Brick chippings are turned into fine material using a vibrating mill in air at normal pressure with a grain diameter in the range of 1 to 10 µm. This brick flour shows latent  hydraulic properties with which after the addition of a synthetic pore solution of the hydrated Portland cement, d. H. 42 g / l KOH + 8 g / l NaOH + cold saturated with Ca (OH) ₂, cement-like Compressive strengths can be achieved. The product obtained in this way has the same strength properties Hydration product of ground blast furnace slag comparable.

In contrast, conventional brick flour as well as tress, tuff and Hard coal fly ash is classified in the group of non-hydraulic substances (puzzolans), which alone have no hydraulic properties [Hennig, O .; Knöfel, D .: Building materials chemistry. Bauverlag GmbH, Wiesbaden and Berlin 1989, p. 115]. Your chemical composition or location in the Three-component system lime-silica-alumina can be made from [Kaminsky, W .: Zement. Publishing house of Theodor Steinkopff, Dresden and Leipzig 1950, p. 4]. Such brick flour with one specific surface, which corresponds approximately to that of the cement PZ 45 F, however allows for Fresh mortar production, if it replaces 20% of Portland cement, better workability of the mortar containing brick flour, however, the compressive strength (28 d value) of Compared to pure Portland cement significantly back [Müller, A .: recycling of Masonry materials in mortars and concretes.
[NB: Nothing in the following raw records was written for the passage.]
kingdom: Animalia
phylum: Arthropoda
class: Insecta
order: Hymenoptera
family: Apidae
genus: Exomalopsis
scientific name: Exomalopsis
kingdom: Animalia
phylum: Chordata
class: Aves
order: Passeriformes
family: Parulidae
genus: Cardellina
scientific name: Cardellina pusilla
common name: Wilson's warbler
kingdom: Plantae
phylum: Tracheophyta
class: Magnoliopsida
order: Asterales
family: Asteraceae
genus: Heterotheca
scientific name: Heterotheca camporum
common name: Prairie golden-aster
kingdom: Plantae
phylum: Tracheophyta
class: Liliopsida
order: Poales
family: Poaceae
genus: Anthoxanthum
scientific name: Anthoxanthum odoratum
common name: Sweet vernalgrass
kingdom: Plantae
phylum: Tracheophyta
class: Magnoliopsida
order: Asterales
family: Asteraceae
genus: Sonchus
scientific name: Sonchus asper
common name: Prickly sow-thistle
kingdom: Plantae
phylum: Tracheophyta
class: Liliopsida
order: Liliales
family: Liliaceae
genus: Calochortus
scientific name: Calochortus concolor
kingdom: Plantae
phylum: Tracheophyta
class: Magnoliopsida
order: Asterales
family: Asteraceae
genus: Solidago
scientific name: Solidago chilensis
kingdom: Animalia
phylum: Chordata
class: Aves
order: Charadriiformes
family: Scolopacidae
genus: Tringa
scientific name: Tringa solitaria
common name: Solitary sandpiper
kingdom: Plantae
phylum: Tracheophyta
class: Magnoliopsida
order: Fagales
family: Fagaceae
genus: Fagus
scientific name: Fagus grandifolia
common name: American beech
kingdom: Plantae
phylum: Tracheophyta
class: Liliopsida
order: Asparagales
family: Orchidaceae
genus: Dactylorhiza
Building material recycling + landfill technology 11 (1995) 11, pp. 4-9].

Example 2

Made from asbestos cement, a material made from Portland cement and the mineral chrysotile in Ratio of about 9: 1, using a ball mill in the presence of water (Wet grinding) a very fine ground material with a grain diameter in the range from 0.6 to 2.0 µm produced. The mechanically treated asbestos cement has a chemical similar to cement Composition, without it being possible to detect fibers. Such a thing Grist can be used, for example, in the safe production of cement raw meal mixtures Starting material can be used.

Claims (1)

Process for the production of high-quality secondary raw materials from unmixed silicate-mineral and pre-shredded demolition material from buildings, characterized in that they are brought into a more reactive, activated state by tribomechanical and / or tribochemical treatment by the processed demolition material in devices for material shredding by impact and / or friction in a gas and / or liquid phase to form particles with a diameter in the limits, based on the maximum value in the frequency distribution, of 0.1 to 30 μm, preferably in the limits of 0.6 to 3.0 µm.